*PROBLEM TO SOLVE:*
Transcribe every record without leaving anything out or changing a word.

[Dataset entries]
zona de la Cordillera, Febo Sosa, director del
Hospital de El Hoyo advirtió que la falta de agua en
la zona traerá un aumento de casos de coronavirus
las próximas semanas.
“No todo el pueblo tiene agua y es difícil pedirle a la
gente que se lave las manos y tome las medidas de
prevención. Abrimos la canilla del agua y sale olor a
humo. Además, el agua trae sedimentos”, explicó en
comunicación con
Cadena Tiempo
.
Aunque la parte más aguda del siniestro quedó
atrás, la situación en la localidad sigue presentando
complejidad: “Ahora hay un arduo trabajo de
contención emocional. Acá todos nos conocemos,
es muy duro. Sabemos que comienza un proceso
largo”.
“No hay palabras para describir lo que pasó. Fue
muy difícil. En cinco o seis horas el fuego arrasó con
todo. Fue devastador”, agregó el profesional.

*SOLVED EXERCISE:*
zona de la Cordillera, Febo Sosa, director del
Hospital de El Hoyo advirtió que la falta de agua en
la zona traerá un aumento de casos de coronavirus
las próximas semanas.
“No todo el pueblo tiene agua y es difícil pedirle a la
gente que se lave las manos y tome las medidas de
prevención. Abrimos la canilla del agua y sale olor a
humo. Además, el agua trae sedimentos”, explicó en
comunicación con
Cadena Tiempo
.
Aunque la parte más aguda del siniestro quedó
atrás, la situación en la localidad sigue presentando
complejidad: “Ahora hay un arduo trabajo de
contención emocional. Acá todos nos conocemos,
es muy duro. Sabemos que comienza un proceso
largo”.
“No hay palabras para describir lo que pasó. Fue
muy difícil. En cinco o seis horas el fuego arrasó con
todo. Fue devastador”, agregó el profesional.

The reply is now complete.